Instructions to follow:
Copy the data from the beginning through the line with "Мне в своё время объясняли, что каждая", switching "Reaktionskessel" to "Rührwerkskessel" and changing nothing else.

Records to use:
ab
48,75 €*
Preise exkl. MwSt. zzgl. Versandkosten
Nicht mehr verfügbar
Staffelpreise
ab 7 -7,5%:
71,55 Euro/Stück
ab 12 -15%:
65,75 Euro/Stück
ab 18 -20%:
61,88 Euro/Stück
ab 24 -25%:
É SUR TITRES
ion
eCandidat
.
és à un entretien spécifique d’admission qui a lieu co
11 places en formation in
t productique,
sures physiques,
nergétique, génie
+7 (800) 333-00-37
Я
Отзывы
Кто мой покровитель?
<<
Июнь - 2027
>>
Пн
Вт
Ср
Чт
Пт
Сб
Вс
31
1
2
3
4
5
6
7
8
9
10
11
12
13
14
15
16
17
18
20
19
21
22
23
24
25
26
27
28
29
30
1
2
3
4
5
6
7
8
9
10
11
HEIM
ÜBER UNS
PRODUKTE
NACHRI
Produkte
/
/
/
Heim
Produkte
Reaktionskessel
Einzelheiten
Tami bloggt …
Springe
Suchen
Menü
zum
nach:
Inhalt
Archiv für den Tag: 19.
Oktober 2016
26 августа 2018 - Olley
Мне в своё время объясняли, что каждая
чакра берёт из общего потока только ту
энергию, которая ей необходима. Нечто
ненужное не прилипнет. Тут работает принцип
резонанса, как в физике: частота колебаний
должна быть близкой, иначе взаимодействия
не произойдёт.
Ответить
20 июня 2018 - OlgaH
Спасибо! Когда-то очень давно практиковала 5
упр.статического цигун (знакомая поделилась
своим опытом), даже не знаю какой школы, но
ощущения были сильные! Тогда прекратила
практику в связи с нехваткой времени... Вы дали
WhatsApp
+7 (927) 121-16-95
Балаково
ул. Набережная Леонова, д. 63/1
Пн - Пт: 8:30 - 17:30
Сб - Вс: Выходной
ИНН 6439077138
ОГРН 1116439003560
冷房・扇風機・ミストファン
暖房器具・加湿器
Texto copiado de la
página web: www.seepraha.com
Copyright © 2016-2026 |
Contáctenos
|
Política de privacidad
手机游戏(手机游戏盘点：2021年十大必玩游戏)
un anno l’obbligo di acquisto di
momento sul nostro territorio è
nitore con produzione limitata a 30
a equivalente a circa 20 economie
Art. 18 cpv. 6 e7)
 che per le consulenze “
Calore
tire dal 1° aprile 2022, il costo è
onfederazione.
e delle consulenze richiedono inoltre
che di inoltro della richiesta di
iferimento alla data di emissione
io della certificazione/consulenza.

Solution to this problem:
ab
48,75 €*
Preise exkl. MwSt. zzgl. Versandkosten
Nicht mehr verfügbar
Staffelpreise
ab 7 -7,5%:
71,55 Euro/Stück
ab 12 -15%:
65,75 Euro/Stück
ab 18 -20%:
61,88 Euro/Stück
ab 24 -25%:
É SUR TITRES
ion
eCandidat
.
és à un entretien spécifique d’admission qui a lieu co
11 places en formation in
t productique,
sures physiques,
nergétique, génie
+7 (800) 333-00-37
Я
Отзывы
Кто мой покровитель?
<<
Июнь - 2027
>>
Пн
Вт
Ср
Чт
Пт
Сб
Вс
31
1
2
3
4
5
6
7
8
9
10
11
12
13
14
15
16
17
18
20
19
21
22
23
24
25
26
27
28
29
30
1
2
3
4
5
6
7
8
9
10
11
HEIM
ÜBER UNS
PRODUKTE
NACHRI
Produkte
/
/
/
Heim
Produkte
Rührwerkskessel
Einzelheiten
Tami bloggt …
Springe
Suchen
Menü
zum
nach:
Inhalt
Archiv für den Tag: 19.
Oktober 2016
26 августа 2018 - Olley
Мне в своё время объясняли, что каждая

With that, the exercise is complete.